Alleinerziehende in Hamburg – von der rot-grünen Koalition verlassen

Bei aller kontroversen Diskussion über die soziale Spaltung und Armutsentwicklung gibt es einen unstrittigen Tatbestand: die soziale Gruppe der Alleinerziehenden ist von Dauerarmut und mangelhaften Aufstiegschancen geprägt. Rund 40 Prozent von ihnen beziehen Hartz IV, das eigentlich Arbeitslosengeld II heißt.

Das sind in Deutschland 625.000 Haushalte. In neun von zehn Fällen ist der alleinerziehende Elternteil die Frau. Mutter zu sein, ohne Partner, bedeutet in Deutschland meist eines: den Abstieg in die Armut. Und die Hartz-IV-Statistik untertreibt sogar noch. Dazu komme noch die Dunkelziffer, sagen Wissenschaftler, diejenigen Alleinerziehenden, die sich nicht trauten, aufs Arbeitsamt zu gehen und Hartz IV zu beantragen.


Die Situation im Stadtstaat Hamburg

Gemäß den Daten der amtlichen Statistik waren in Hamburg 2014 15,9% oder 280.000 Bürgerinnen von Armut betroffen. Sie verfügten über weniger als 60% des durchschnittlichen Einkommens in Deutschland. Gemessen am Durchschnittseinkommen in Hamburg betrug ihr Anteil sogar 18,0% (320.000 HamburgerInnen). Auch diese Zahl berücksichtigt noch nicht ausreichend die spezifischen Lebensbedingungen in einer Großstadt wie Hamburg mit knappem Wohnraum und höheren Lebenshaltungskosten, die aus dem Einkommen bezahlt werden müssen. Eine neue Studie des Instituts der deutschen Wirtschaft, die das unterschiedliche Preisniveau berücksichtigt, kommt deshalb für 2013 zu dem Schluss, dass die amtlichen Daten das Armutsrisiko in den Städten unterzeichnen.

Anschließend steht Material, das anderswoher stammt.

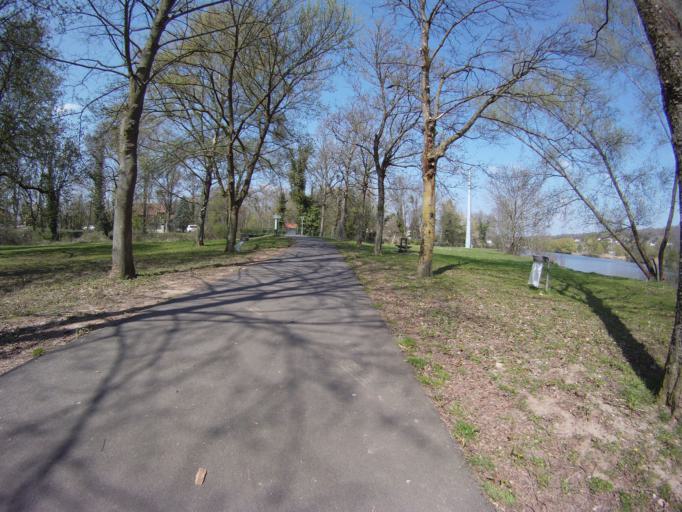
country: FR
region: Lorraine
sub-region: Departement de Meurthe-et-Moselle
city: Pont-a-Mousson
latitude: 48.8982
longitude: 6.0593
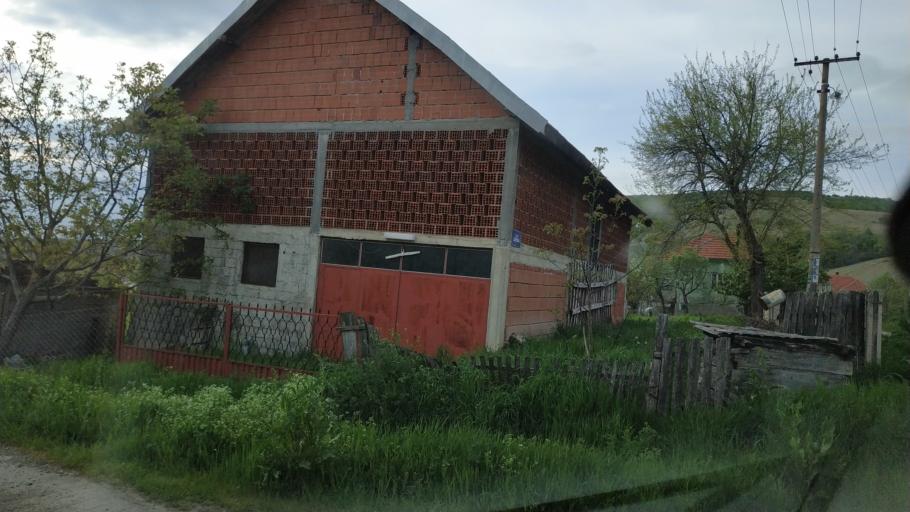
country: RS
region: Central Serbia
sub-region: Zajecarski Okrug
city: Soko Banja
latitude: 43.5242
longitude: 21.8622
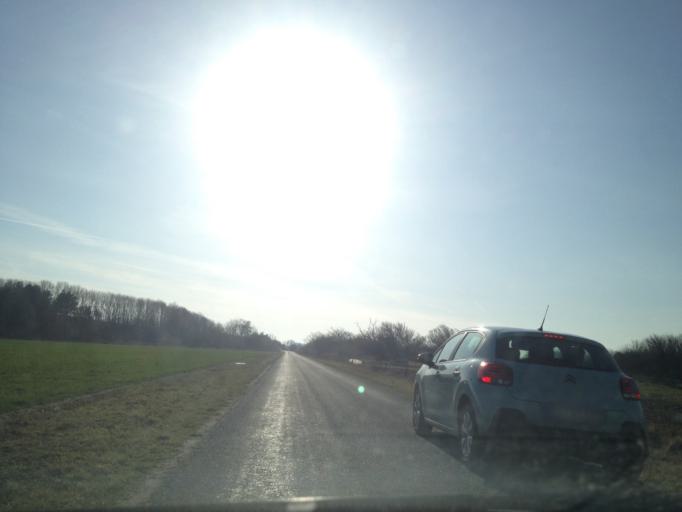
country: DK
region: South Denmark
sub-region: Kerteminde Kommune
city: Kerteminde
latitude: 55.5481
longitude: 10.6284
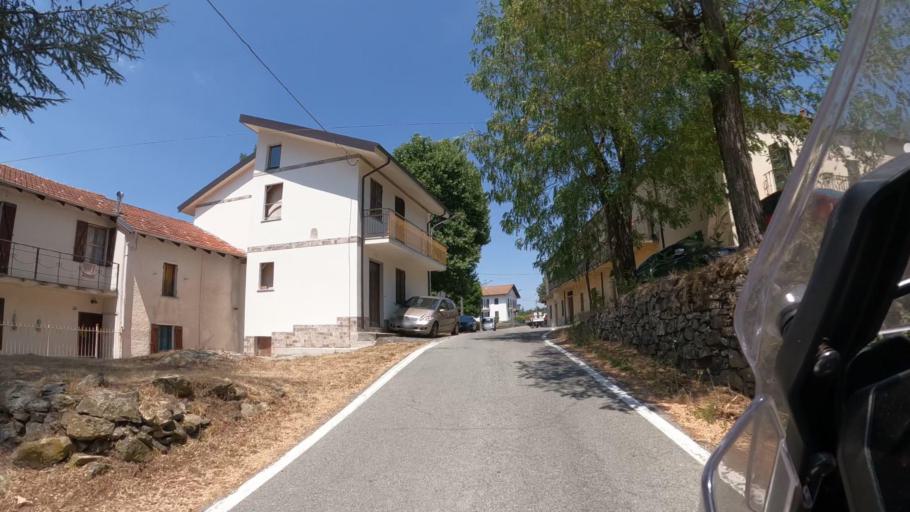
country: IT
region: Piedmont
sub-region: Provincia di Alessandria
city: Ponzone
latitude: 44.5515
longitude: 8.4825
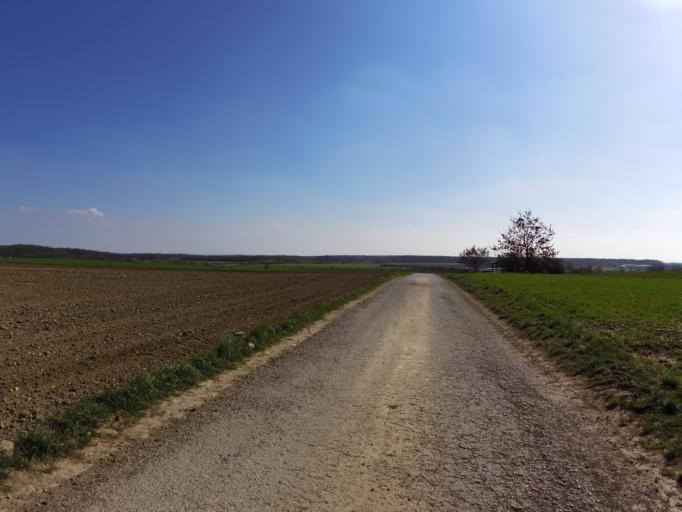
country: DE
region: Bavaria
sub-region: Regierungsbezirk Unterfranken
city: Biebelried
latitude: 49.7394
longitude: 10.1011
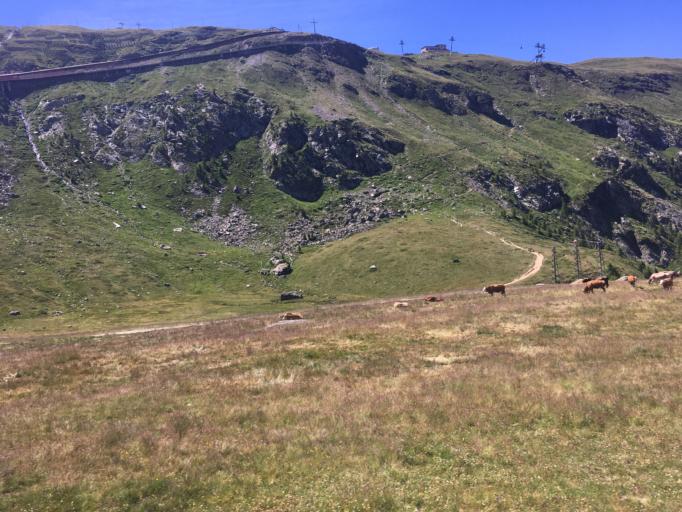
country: CH
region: Valais
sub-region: Visp District
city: Zermatt
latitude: 46.0011
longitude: 7.7555
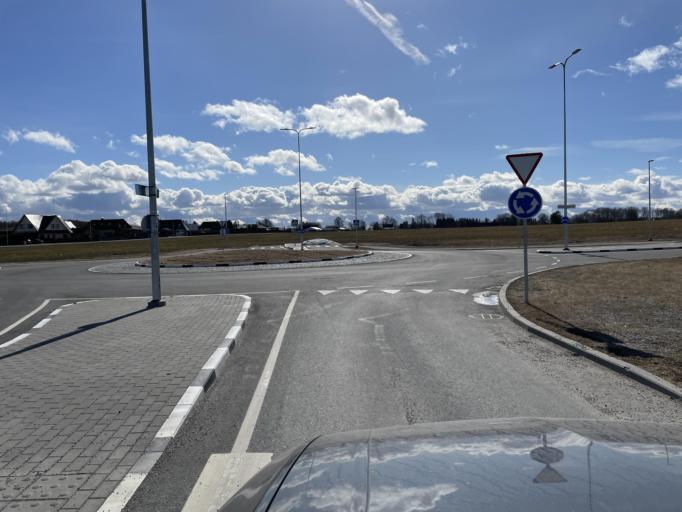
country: EE
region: Harju
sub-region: Rae vald
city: Jueri
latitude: 59.3783
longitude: 24.8298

Das gilt zum Beispiel für die im Durchschnitt durchaus wohlhabende Metropole München: Dort gelten offiziell lediglich 10,3% der Menschen als armutsgefährdet, weil ihr Haushaltsnettoeinkommen weniger als 60 Prozent des deutschlandweiten Mittelwerts beträgt; das ist einer der günstigsten Werte überhaupt. Berücksichtigt man aber die hohen Lebenshaltungskosten in München, schnellt die dortige Armutsgefährdungsquote auf 18% hoch.

Ähnlich deutlich zeigt sich dies in Stuttgart, Frankfurt und Hamburg: Solange man nur die Einkommenshöhe misst, liegen die dortigen Armutsgefährdungsquoten in der Nähe des Durchschnittswerts von 15,5 Prozent für ganz Deutschland. Sobald man aber mitrechnet, dass das Leben auch in Stuttgart, Frankfurt und Hamburg deutlich teurer ist als anderswo, springen die Quoten dort auf mehr als 20 Prozent. Im Durchschnitt aller Großstädte sind, gemessen am Kaufkraftmaßstab, sogar 22 Prozent der Menschen armutsgefährdet. Das sind 3 Prozentpunkte mehr, als wenn man nur die Einkommen vergleicht.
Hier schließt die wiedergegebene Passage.